PROBLEM REQUIREMENTS: Scan the entries for the string "функционалност" and give the number of lines that have it, nothing further.

Stored data entries
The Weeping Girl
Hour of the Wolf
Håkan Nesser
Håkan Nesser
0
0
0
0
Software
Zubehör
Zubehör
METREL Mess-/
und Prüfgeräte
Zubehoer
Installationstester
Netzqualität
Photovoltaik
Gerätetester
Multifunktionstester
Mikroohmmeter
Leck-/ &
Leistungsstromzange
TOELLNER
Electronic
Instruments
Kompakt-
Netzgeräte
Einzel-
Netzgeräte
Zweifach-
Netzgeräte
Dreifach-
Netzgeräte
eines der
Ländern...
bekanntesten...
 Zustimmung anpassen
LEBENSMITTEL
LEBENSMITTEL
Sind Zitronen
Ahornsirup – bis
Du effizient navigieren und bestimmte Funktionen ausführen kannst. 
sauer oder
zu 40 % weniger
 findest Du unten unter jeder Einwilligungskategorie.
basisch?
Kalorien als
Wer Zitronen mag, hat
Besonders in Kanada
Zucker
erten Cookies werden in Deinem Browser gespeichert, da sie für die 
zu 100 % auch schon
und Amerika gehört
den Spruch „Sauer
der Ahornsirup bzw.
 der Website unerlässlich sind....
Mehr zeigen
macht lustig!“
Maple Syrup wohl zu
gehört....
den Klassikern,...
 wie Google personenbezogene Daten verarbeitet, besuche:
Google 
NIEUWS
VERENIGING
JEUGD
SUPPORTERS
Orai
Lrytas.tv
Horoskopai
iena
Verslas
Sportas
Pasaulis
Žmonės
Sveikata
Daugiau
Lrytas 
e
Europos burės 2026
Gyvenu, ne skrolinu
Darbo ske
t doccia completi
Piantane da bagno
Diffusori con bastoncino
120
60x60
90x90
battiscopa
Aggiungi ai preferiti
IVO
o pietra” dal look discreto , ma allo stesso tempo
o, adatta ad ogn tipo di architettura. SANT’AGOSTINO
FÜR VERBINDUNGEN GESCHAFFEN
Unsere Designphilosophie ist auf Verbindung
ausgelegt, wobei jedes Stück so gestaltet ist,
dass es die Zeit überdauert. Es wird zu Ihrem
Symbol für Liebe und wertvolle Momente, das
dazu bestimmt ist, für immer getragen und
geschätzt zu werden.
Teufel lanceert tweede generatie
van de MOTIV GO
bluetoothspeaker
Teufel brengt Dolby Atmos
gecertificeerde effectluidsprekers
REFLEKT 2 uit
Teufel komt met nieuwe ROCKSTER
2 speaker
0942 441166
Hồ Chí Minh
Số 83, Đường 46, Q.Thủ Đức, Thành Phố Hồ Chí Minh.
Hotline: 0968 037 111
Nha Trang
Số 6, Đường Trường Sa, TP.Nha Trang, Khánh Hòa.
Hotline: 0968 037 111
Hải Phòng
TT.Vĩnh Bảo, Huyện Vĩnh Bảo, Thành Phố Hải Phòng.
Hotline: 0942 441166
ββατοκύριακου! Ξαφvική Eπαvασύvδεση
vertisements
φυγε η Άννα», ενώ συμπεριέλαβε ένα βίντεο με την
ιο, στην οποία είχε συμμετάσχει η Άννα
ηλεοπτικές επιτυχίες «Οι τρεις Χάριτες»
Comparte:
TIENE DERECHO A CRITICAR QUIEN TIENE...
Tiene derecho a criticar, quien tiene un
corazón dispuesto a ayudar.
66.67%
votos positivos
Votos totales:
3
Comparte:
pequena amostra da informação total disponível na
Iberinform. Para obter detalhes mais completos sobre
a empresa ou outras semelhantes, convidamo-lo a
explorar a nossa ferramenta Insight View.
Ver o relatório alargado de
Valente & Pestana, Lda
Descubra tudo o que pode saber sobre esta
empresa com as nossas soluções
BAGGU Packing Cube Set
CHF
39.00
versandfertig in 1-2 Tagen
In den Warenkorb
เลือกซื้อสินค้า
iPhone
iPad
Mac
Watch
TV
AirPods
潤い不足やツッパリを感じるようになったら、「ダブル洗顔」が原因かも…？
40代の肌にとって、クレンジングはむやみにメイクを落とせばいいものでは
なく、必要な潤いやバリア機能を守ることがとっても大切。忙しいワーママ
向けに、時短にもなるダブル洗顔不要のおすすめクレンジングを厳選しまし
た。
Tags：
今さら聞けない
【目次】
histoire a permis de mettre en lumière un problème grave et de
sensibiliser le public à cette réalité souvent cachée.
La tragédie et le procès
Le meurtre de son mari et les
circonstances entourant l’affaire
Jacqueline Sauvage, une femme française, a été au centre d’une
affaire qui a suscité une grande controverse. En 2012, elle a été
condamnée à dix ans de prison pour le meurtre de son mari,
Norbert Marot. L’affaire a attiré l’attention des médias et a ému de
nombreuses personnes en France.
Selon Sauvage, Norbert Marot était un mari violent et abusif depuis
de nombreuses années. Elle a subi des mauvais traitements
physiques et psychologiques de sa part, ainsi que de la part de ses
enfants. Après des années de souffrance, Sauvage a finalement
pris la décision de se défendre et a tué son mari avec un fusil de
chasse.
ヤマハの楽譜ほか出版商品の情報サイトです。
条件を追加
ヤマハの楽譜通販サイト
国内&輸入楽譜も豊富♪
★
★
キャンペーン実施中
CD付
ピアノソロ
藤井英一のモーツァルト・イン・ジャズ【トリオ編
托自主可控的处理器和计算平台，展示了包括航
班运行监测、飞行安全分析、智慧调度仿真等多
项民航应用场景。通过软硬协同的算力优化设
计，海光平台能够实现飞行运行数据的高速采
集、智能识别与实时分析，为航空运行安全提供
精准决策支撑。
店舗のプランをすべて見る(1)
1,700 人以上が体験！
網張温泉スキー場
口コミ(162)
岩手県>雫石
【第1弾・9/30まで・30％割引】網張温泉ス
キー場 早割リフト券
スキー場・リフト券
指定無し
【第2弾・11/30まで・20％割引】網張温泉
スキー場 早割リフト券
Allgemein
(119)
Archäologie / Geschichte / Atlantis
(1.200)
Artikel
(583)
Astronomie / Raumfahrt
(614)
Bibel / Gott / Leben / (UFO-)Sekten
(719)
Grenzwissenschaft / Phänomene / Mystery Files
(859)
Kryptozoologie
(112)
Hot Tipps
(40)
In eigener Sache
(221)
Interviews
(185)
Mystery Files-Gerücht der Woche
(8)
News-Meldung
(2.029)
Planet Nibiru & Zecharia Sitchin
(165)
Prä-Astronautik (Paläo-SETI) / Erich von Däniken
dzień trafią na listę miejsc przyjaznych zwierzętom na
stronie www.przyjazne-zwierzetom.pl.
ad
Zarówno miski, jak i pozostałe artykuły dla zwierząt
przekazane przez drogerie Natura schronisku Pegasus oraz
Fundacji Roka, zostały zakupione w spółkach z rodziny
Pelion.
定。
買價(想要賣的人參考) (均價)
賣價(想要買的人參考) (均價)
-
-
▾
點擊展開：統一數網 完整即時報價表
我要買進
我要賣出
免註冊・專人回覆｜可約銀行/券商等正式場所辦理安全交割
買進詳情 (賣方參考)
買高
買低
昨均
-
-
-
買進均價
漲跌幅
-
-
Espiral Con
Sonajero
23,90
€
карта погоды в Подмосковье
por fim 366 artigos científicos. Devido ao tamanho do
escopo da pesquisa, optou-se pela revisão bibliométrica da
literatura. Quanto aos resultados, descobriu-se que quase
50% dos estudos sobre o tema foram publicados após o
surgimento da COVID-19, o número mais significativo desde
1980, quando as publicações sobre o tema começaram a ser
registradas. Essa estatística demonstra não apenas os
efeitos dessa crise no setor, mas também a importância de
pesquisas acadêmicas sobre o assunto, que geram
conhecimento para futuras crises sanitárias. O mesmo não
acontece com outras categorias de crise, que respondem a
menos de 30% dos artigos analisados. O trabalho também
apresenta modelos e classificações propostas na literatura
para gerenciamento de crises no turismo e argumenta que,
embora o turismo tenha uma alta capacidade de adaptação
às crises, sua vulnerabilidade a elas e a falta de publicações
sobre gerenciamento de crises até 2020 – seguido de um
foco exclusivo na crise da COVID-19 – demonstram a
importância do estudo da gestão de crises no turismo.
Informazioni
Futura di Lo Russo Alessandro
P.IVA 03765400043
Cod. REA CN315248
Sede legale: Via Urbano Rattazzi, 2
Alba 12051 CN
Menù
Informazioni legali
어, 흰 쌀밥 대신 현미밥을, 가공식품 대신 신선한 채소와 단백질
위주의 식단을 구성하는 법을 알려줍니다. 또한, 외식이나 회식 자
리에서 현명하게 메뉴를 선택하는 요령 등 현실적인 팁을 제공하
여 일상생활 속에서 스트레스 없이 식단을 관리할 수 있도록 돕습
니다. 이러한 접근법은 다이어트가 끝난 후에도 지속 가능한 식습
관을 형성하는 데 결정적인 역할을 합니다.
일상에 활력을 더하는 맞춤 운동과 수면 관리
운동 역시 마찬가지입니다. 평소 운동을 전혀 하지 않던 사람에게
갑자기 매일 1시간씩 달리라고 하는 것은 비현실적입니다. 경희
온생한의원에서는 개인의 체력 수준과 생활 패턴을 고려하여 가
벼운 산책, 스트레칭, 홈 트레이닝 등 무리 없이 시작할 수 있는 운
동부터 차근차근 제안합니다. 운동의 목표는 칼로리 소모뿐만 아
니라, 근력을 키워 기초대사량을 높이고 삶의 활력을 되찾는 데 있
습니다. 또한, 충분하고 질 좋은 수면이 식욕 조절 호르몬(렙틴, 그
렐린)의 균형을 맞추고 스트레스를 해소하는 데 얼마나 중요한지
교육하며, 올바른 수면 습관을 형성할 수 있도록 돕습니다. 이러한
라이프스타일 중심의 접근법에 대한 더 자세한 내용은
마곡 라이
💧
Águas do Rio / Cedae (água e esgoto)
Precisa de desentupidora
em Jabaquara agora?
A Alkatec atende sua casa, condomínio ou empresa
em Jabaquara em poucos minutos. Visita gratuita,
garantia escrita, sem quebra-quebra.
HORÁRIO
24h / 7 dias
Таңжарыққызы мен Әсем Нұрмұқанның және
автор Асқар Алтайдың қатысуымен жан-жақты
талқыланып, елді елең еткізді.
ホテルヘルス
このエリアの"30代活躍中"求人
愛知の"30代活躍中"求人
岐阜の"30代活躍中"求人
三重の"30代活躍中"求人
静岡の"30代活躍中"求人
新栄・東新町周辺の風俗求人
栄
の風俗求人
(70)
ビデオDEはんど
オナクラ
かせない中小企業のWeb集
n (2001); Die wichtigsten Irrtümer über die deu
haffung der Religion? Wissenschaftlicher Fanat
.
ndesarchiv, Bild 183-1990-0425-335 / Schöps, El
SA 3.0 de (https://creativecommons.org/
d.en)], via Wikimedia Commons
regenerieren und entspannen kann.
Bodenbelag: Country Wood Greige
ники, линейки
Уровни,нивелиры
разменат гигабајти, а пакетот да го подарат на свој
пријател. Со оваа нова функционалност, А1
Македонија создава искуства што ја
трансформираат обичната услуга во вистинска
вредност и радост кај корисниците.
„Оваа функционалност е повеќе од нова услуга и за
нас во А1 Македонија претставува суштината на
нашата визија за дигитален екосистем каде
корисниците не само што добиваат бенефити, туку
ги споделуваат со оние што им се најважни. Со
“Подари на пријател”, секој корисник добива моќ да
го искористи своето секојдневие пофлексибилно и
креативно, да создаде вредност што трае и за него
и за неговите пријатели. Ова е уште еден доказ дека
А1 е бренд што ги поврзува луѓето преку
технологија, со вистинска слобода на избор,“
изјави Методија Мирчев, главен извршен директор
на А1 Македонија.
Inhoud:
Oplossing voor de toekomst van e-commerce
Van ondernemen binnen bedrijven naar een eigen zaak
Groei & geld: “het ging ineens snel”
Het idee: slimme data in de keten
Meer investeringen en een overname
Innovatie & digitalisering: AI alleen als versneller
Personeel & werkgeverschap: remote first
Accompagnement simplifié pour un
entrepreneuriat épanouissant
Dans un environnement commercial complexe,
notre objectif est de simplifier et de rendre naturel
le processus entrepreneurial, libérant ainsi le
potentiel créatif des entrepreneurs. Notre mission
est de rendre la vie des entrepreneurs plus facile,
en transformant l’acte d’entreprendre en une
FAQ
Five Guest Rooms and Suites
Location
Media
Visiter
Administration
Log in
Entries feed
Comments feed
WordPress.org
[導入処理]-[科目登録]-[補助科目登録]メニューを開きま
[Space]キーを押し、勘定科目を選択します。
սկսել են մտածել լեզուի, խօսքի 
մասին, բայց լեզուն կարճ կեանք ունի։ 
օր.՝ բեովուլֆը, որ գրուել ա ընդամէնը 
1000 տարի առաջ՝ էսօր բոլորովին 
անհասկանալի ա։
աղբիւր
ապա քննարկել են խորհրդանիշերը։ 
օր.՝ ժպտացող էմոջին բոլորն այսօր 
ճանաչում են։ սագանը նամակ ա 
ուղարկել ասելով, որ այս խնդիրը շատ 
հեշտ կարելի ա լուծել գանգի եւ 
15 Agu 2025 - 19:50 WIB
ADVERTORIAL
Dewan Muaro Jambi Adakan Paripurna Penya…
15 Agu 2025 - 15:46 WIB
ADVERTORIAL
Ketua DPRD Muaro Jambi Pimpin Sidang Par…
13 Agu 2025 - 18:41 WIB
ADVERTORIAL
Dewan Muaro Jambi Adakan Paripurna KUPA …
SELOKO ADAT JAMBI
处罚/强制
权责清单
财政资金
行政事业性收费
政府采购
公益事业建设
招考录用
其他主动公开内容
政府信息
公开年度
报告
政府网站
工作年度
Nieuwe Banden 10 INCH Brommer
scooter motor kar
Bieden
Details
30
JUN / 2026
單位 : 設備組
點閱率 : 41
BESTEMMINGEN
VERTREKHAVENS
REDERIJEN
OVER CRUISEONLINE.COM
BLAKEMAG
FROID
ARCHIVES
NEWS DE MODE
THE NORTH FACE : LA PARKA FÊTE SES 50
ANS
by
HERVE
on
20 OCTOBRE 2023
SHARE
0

TASK ANSWER: 2